**Prompt**.
Where does the string "during" occur in the entries below? Copy every line where it does.

[Extracted page text data]
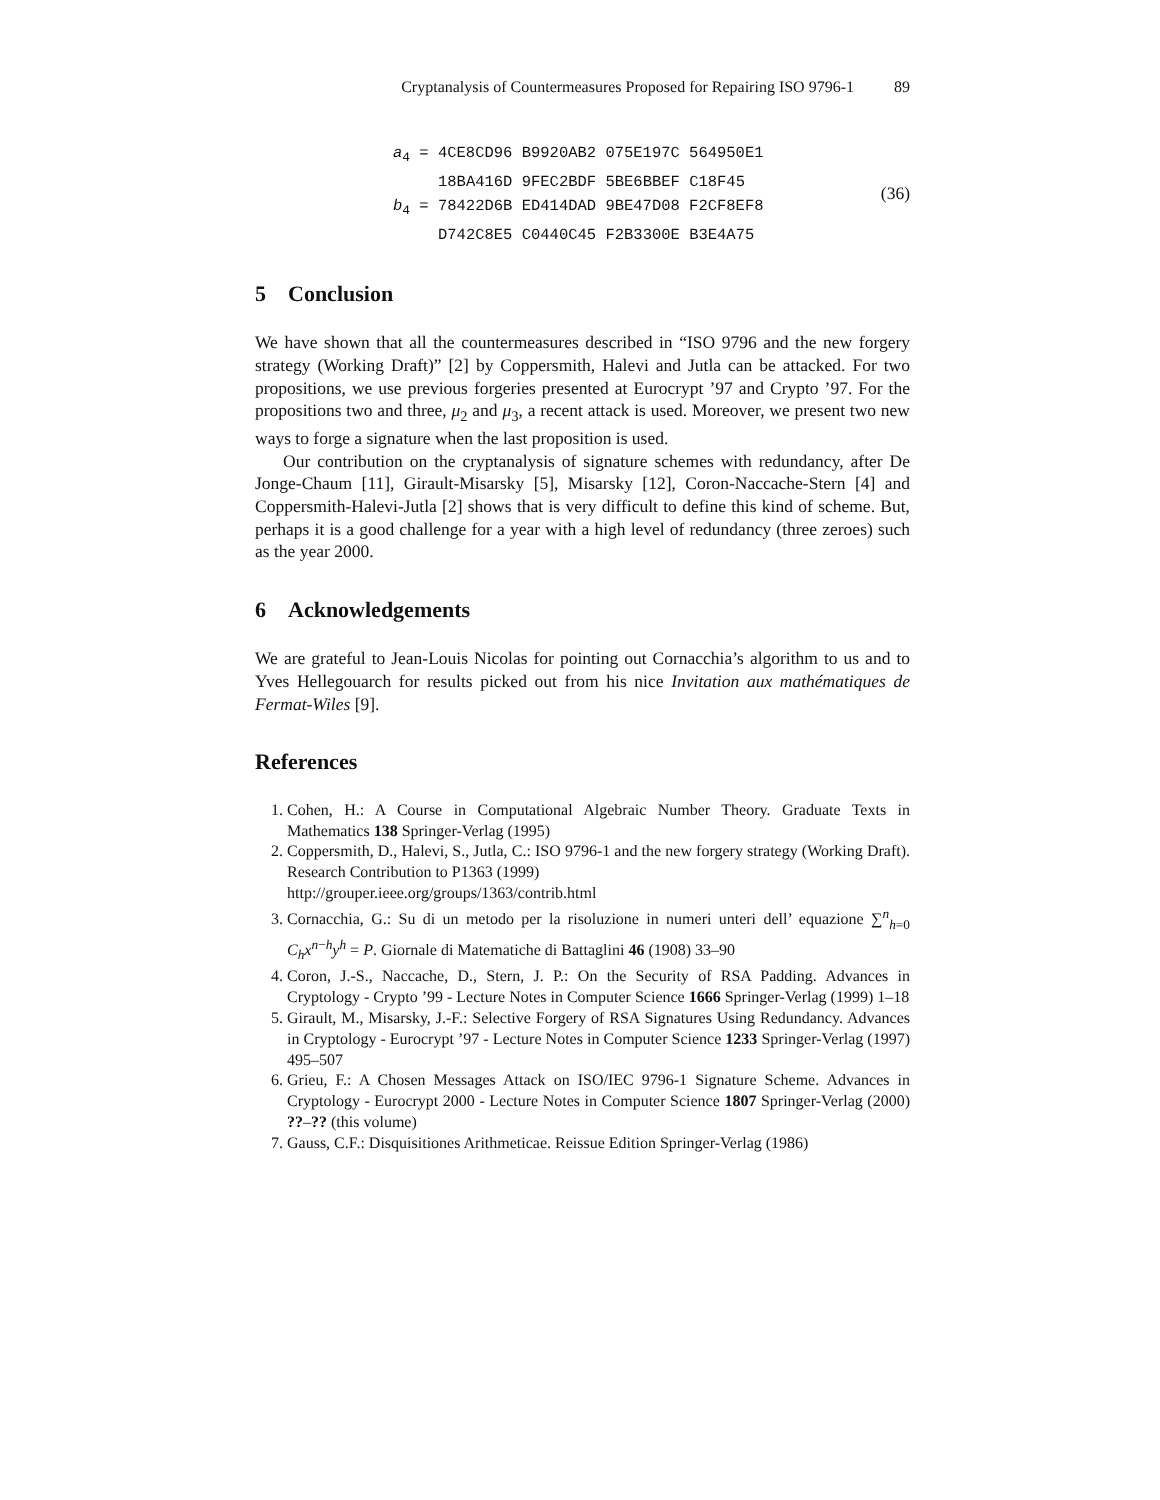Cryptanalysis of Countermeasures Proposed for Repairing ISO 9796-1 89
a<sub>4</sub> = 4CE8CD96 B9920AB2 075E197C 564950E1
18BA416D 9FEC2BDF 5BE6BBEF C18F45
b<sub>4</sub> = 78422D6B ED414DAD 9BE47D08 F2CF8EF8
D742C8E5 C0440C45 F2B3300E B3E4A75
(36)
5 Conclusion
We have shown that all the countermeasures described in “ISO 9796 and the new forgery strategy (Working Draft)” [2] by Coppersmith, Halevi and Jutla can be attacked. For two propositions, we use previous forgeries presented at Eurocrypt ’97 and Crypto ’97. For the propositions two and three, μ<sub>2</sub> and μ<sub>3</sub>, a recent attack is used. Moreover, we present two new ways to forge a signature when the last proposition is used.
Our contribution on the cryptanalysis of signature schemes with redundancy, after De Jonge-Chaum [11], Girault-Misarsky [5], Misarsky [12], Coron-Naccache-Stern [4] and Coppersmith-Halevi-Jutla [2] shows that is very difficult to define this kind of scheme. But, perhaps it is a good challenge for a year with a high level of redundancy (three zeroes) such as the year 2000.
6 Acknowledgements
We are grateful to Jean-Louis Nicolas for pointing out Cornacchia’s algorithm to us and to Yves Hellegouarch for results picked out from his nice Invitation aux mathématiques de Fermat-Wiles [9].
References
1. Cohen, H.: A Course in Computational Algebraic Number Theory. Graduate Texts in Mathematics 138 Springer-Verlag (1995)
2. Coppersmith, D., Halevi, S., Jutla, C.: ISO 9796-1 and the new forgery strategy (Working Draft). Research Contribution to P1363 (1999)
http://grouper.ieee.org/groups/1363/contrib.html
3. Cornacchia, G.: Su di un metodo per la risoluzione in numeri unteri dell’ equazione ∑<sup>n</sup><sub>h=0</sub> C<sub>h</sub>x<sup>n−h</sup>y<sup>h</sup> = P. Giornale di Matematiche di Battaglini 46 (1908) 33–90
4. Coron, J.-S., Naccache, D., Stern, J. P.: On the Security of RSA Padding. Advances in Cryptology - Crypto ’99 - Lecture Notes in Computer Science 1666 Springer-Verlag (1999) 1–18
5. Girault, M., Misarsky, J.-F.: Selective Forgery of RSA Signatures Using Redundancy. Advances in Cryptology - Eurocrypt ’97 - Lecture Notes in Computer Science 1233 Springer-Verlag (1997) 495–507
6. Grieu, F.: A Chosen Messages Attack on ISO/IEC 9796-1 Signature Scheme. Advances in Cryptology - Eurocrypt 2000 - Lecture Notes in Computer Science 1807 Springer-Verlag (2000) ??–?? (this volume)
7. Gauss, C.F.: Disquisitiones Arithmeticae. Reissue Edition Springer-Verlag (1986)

...

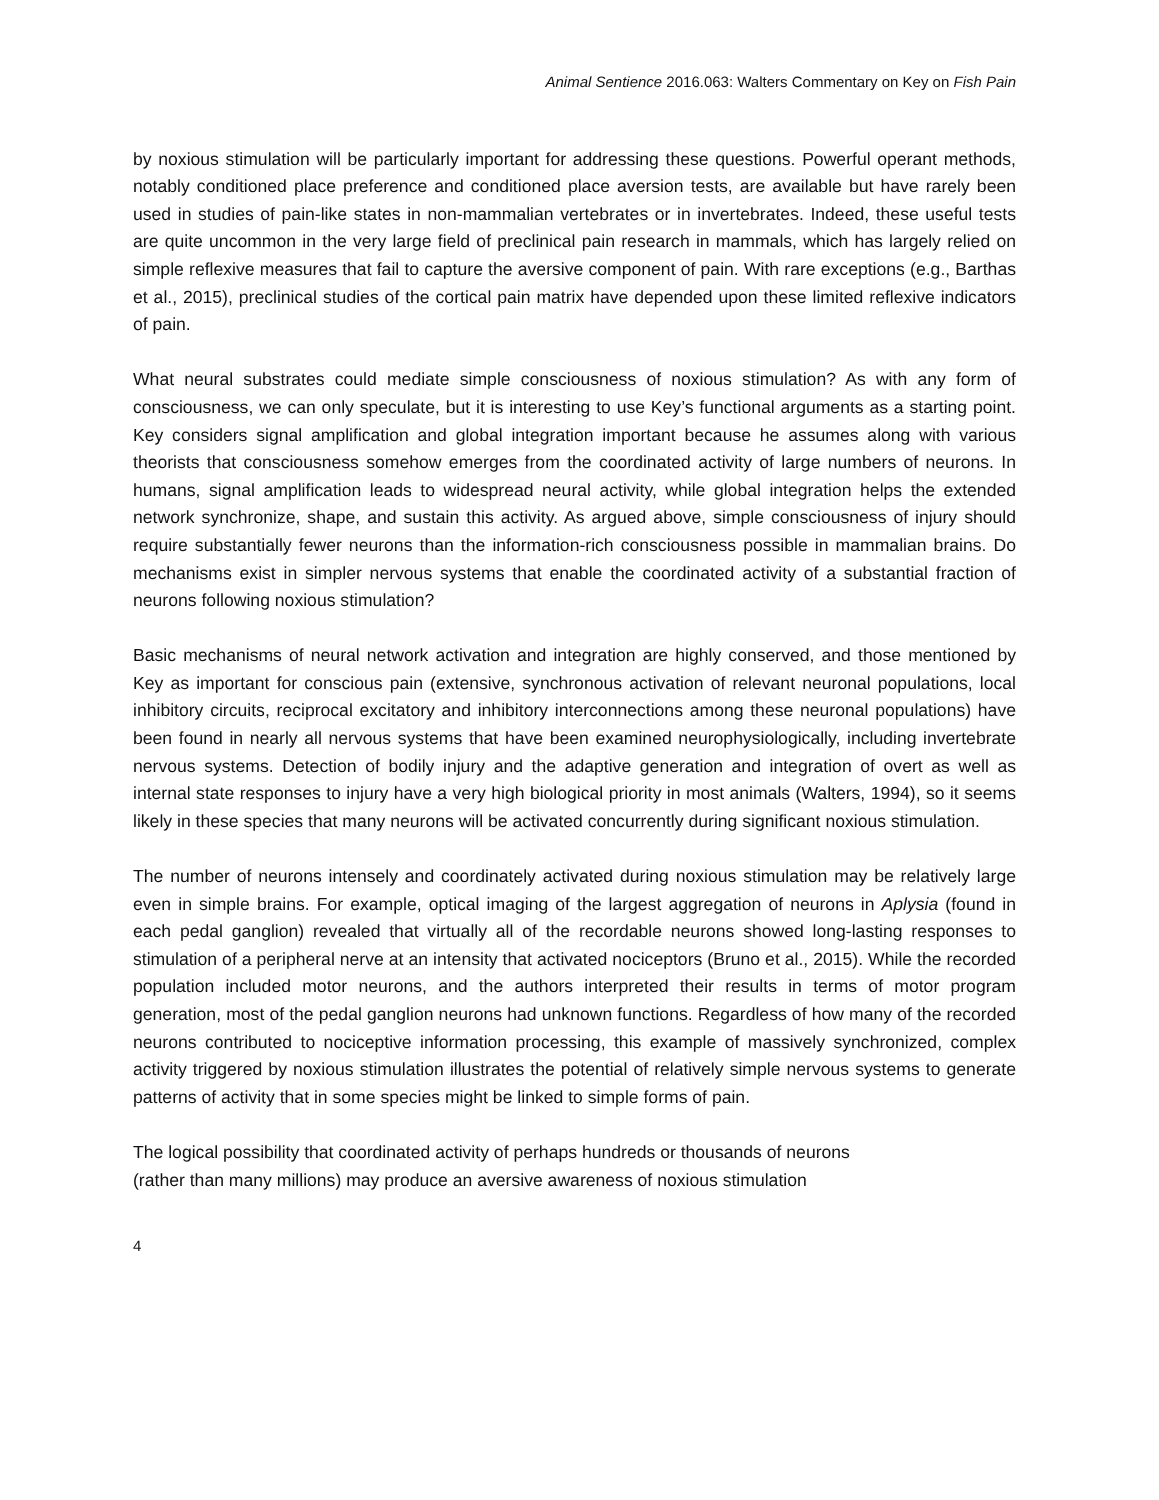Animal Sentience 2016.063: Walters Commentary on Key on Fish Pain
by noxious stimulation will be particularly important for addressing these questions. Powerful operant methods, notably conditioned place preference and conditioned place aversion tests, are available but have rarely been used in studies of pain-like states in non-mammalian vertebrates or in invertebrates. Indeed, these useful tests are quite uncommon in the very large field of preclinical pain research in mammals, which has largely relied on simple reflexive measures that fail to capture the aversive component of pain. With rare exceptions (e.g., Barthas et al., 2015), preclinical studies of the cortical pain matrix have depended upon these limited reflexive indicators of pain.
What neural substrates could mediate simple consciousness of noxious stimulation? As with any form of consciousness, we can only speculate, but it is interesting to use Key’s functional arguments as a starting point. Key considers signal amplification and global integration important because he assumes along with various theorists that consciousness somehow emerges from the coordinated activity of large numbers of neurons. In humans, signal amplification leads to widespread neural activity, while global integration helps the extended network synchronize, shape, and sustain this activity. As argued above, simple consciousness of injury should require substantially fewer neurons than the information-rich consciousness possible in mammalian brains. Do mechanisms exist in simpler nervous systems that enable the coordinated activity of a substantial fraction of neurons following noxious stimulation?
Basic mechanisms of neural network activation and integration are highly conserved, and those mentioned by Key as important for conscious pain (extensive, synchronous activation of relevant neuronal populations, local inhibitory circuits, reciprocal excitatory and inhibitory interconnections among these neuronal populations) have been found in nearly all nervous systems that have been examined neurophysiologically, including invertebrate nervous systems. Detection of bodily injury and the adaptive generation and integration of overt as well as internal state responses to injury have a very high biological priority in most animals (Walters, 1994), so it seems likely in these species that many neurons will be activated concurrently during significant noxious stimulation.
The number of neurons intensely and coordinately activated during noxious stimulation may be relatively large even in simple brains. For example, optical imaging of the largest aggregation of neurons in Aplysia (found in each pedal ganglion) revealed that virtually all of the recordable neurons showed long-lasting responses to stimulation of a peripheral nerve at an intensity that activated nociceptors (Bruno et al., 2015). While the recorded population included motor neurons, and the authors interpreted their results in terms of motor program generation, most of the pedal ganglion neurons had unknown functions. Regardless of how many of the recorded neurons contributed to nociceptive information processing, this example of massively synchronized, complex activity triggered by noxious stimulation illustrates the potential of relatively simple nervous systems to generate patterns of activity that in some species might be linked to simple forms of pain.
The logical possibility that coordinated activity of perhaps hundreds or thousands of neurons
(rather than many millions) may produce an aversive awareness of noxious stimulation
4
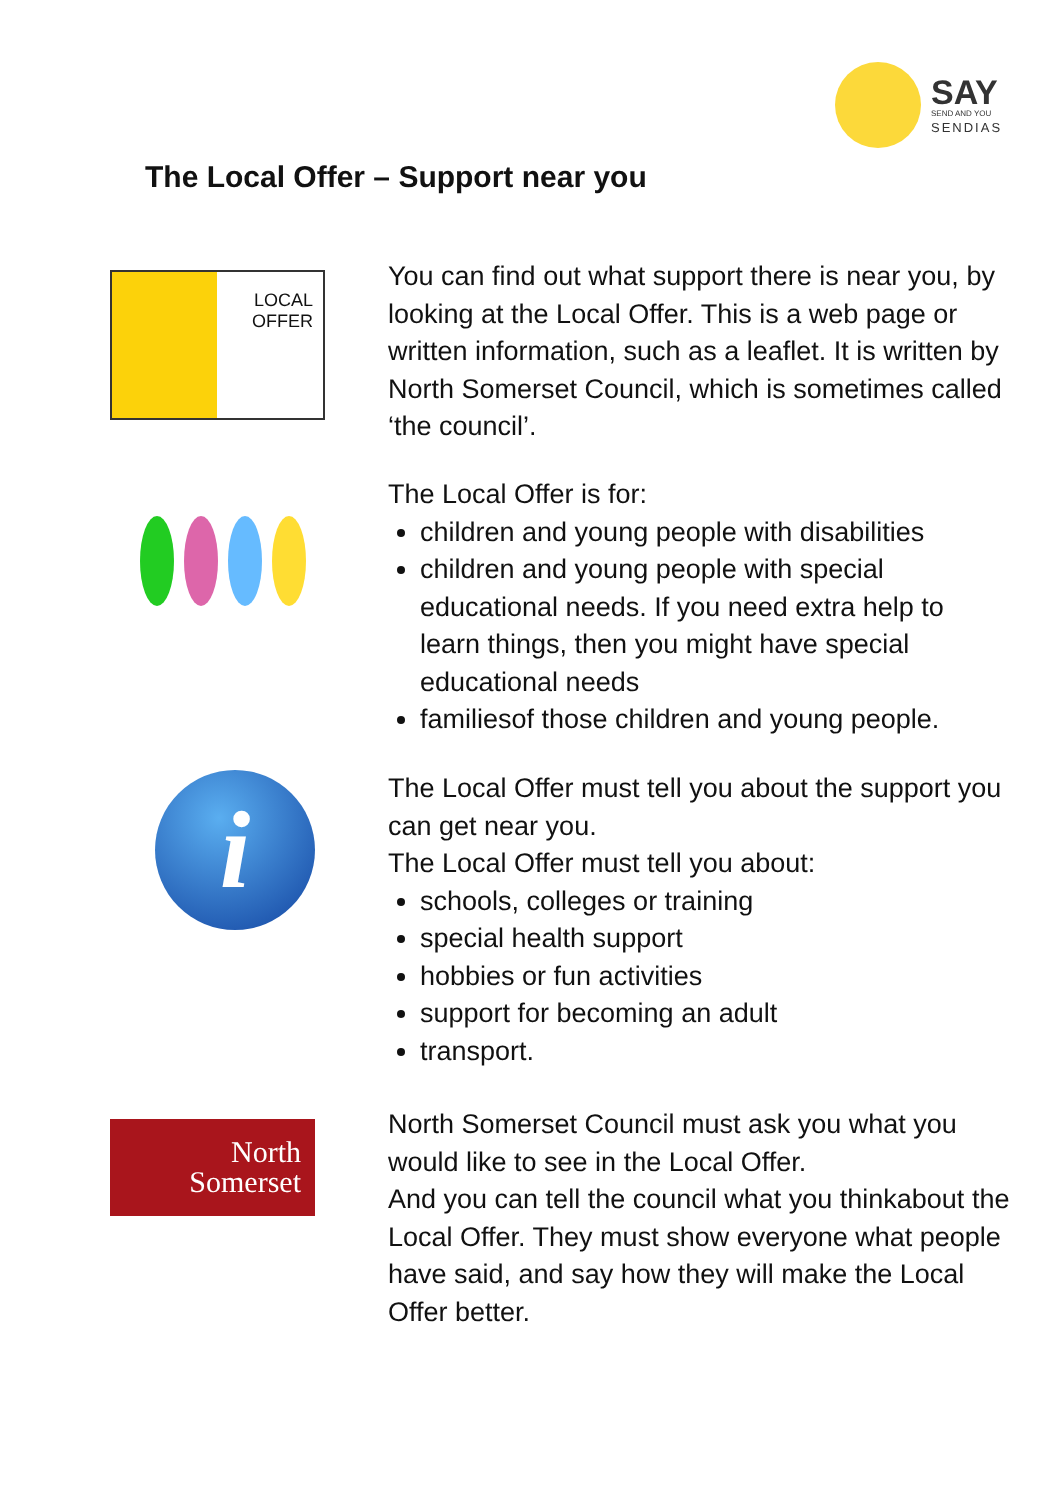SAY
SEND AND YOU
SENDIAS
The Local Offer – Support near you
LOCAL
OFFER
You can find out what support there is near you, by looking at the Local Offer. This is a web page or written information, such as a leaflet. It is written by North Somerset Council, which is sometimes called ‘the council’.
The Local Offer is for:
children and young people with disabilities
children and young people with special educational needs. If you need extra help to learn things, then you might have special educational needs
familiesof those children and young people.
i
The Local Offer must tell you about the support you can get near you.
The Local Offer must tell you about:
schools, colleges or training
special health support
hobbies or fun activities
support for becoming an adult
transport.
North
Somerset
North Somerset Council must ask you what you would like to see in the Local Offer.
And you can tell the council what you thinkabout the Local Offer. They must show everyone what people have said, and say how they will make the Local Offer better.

* * *

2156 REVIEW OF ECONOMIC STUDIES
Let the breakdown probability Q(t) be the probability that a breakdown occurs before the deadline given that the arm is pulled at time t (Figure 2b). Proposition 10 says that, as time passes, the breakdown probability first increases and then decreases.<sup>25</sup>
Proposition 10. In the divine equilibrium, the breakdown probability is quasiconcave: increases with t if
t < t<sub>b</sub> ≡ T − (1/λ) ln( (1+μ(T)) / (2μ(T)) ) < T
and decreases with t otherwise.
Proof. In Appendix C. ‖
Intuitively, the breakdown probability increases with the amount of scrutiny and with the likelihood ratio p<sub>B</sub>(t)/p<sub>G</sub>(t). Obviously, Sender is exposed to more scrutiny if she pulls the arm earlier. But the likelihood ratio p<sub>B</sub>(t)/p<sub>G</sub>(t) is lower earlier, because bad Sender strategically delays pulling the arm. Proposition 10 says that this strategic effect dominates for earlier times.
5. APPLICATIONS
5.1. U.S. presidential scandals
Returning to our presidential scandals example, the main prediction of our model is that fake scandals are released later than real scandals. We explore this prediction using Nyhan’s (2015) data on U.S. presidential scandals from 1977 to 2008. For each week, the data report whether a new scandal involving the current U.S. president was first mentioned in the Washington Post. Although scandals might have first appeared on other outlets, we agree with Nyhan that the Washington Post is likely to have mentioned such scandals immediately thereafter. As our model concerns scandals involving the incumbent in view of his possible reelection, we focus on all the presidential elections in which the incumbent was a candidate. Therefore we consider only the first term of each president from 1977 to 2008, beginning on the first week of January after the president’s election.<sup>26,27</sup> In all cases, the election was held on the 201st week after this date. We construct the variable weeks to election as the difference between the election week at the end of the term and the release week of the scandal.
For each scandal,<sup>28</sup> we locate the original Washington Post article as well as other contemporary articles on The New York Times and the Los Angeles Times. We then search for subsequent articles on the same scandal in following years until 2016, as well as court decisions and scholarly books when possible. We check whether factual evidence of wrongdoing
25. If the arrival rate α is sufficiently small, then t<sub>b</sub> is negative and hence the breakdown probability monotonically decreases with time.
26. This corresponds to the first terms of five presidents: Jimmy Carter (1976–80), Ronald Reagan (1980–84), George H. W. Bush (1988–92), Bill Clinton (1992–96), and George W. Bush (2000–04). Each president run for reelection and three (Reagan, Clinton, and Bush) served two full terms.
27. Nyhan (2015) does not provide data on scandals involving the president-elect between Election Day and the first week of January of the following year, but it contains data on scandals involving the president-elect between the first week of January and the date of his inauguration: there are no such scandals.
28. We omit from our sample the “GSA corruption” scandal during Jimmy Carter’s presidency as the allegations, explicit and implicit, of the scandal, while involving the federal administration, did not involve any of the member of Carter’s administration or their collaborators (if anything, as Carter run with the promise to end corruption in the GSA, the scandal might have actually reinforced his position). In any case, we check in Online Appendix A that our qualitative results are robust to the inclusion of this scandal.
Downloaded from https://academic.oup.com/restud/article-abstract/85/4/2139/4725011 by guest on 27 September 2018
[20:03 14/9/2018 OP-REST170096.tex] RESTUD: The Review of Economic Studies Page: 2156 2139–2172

**Exercise result**.
Basic mechanisms of neural network activation and integration are highly conserved, and those mentioned by Key as important for conscious pain (extensive, synchronous activation of relevant neuronal populations, local inhibitory circuits, reciprocal excitatory and inhibitory interconnections among these neuronal populations) have been found in nearly all nervous systems that have been examined neurophysiologically, including invertebrate nervous systems. Detection of bodily injury and the adaptive generation and integration of overt as well as internal state responses to injury have a very high biological priority in most animals (Walters, 1994), so it seems likely in these species that many neurons will be activated concurrently during significant noxious stimulation.
The number of neurons intensely and coordinately activated during noxious stimulation may be relatively large even in simple brains. For example, optical imaging of the largest aggregation of neurons in Aplysia (found in each pedal ganglion) revealed that virtually all of the recordable neurons showed long-lasting responses to stimulation of a peripheral nerve at an intensity that activated nociceptors (Bruno et al., 2015). While the recorded population included motor neurons, and the authors interpreted their results in terms of motor program generation, most of the pedal ganglion neurons had unknown functions. Regardless of how many of the recorded neurons contributed to nociceptive information processing, this example of massively synchronized, complex activity triggered by noxious stimulation illustrates the potential of relatively simple nervous systems to generate patterns of activity that in some species might be linked to simple forms of pain.
28. We omit from our sample the “GSA corruption” scandal during Jimmy Carter’s presidency as the allegations, explicit and implicit, of the scandal, while involving the federal administration, did not involve any of the member of Carter’s administration or their collaborators (if anything, as Carter run with the promise to end corruption in the GSA, the scandal might have actually reinforced his position). In any case, we check in Online Appendix A that our qualitative results are robust to the inclusion of this scandal.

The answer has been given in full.